- _What you need to do_:
Print every line of the data word for word.

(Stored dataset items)
━━━━━━━━━━

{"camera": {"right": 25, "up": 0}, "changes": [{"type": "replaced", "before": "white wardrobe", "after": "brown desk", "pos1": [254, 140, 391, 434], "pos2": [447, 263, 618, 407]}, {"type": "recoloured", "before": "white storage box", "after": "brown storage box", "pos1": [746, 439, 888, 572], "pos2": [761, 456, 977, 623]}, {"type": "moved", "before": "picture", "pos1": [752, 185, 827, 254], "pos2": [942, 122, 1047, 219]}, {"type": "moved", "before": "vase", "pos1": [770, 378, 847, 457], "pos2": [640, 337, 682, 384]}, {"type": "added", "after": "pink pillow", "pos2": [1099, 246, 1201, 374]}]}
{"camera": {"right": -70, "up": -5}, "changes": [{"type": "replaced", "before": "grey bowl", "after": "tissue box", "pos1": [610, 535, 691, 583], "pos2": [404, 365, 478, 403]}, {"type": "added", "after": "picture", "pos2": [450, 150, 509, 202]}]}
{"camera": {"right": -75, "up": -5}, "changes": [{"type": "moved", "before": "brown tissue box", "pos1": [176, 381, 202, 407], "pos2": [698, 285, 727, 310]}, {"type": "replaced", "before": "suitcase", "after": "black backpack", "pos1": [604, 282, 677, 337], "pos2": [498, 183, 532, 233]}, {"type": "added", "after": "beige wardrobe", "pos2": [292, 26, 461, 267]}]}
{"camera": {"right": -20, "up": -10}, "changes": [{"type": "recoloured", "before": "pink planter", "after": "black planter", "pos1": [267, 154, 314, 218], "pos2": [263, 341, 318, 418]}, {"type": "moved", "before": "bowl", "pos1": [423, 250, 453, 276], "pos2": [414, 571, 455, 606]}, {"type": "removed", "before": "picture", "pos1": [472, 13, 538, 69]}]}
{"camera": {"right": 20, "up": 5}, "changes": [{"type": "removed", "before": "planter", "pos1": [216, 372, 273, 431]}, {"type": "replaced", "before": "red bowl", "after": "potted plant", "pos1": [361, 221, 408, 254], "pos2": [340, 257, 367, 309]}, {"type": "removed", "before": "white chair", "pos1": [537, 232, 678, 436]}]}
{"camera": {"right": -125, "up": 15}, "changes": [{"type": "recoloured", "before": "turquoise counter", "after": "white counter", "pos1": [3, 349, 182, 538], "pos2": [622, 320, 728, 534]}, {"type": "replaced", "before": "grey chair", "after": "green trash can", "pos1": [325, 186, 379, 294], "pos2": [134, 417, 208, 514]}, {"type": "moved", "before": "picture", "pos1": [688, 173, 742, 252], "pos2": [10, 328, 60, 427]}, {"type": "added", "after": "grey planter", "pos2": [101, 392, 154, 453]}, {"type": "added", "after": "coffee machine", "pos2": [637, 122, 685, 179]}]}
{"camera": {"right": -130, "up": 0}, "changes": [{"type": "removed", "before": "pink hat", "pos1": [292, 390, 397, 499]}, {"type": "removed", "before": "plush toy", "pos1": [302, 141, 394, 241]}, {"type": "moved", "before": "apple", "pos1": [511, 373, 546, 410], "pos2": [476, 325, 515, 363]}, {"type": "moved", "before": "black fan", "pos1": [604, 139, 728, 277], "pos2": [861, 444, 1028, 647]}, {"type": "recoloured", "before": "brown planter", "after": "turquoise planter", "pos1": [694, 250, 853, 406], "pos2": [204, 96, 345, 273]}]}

━━━━━━━━━━

- _Answer for the task_:
{"camera": {"right": 25, "up": 0}, "changes": [{"type": "replaced", "before": "white wardrobe", "after": "brown desk", "pos1": [254, 140, 391, 434], "pos2": [447, 263, 618, 407]}, {"type": "recoloured", "before": "white storage box", "after": "brown storage box", "pos1": [746, 439, 888, 572], "pos2": [761, 456, 977, 623]}, {"type": "moved", "before": "picture", "pos1": [752, 185, 827, 254], "pos2": [942, 122, 1047, 219]}, {"type": "moved", "before": "vase", "pos1": [770, 378, 847, 457], "pos2": [640, 337, 682, 384]}, {"type": "added", "after": "pink pillow", "pos2": [1099, 246, 1201, 374]}]}
{"camera": {"right": -70, "up": -5}, "changes": [{"type": "replaced", "before": "grey bowl", "after": "tissue box", "pos1": [610, 535, 691, 583], "pos2": [404, 365, 478, 403]}, {"type": "added", "after": "picture", "pos2": [450, 150, 509, 202]}]}
{"camera": {"right": -75, "up": -5}, "changes": [{"type": "moved", "before": "brown tissue box", "pos1": [176, 381, 202, 407], "pos2": [698, 285, 727, 310]}, {"type": "replaced", "before": "suitcase", "after": "black backpack", "pos1": [604, 282, 677, 337], "pos2": [498, 183, 532, 233]}, {"type": "added", "after": "beige wardrobe", "pos2": [292, 26, 461, 267]}]}
{"camera": {"right": -20, "up": -10}, "changes": [{"type": "recoloured", "before": "pink planter", "after": "black planter", "pos1": [267, 154, 314, 218], "pos2": [263, 341, 318, 418]}, {"type": "moved", "before": "bowl", "pos1": [423, 250, 453, 276], "pos2": [414, 571, 455, 606]}, {"type": "removed", "before": "picture", "pos1": [472, 13, 538, 69]}]}
{"camera": {"right": 20, "up": 5}, "changes": [{"type": "removed", "before": "planter", "pos1": [216, 372, 273, 431]}, {"type": "replaced", "before": "red bowl", "after": "potted plant", "pos1": [361, 221, 408, 254], "pos2": [340, 257, 367, 309]}, {"type": "removed", "before": "white chair", "pos1": [537, 232, 678, 436]}]}
{"camera": {"right": -125, "up": 15}, "changes": [{"type": "recoloured", "before": "turquoise counter", "after": "white counter", "pos1": [3, 349, 182, 538], "pos2": [622, 320, 728, 534]}, {"type": "replaced", "before": "grey chair", "after": "green trash can", "pos1": [325, 186, 379, 294], "pos2": [134, 417, 208, 514]}, {"type": "moved", "before": "picture", "pos1": [688, 173, 742, 252], "pos2": [10, 328, 60, 427]}, {"type": "added", "after": "grey planter", "pos2": [101, 392, 154, 453]}, {"type": "added", "after": "coffee machine", "pos2": [637, 122, 685, 179]}]}
{"camera": {"right": -130, "up": 0}, "changes": [{"type": "removed", "before": "pink hat", "pos1": [292, 390, 397, 499]}, {"type": "removed", "before": "plush toy", "pos1": [302, 141, 394, 241]}, {"type": "moved", "before": "apple", "pos1": [511, 373, 546, 410], "pos2": [476, 325, 515, 363]}, {"type": "moved", "before": "black fan", "pos1": [604, 139, 728, 277], "pos2": [861, 444, 1028, 647]}, {"type": "recoloured", "before": "brown planter", "after": "turquoise planter", "pos1": [694, 250, 853, 406], "pos2": [204, 96, 345, 273]}]}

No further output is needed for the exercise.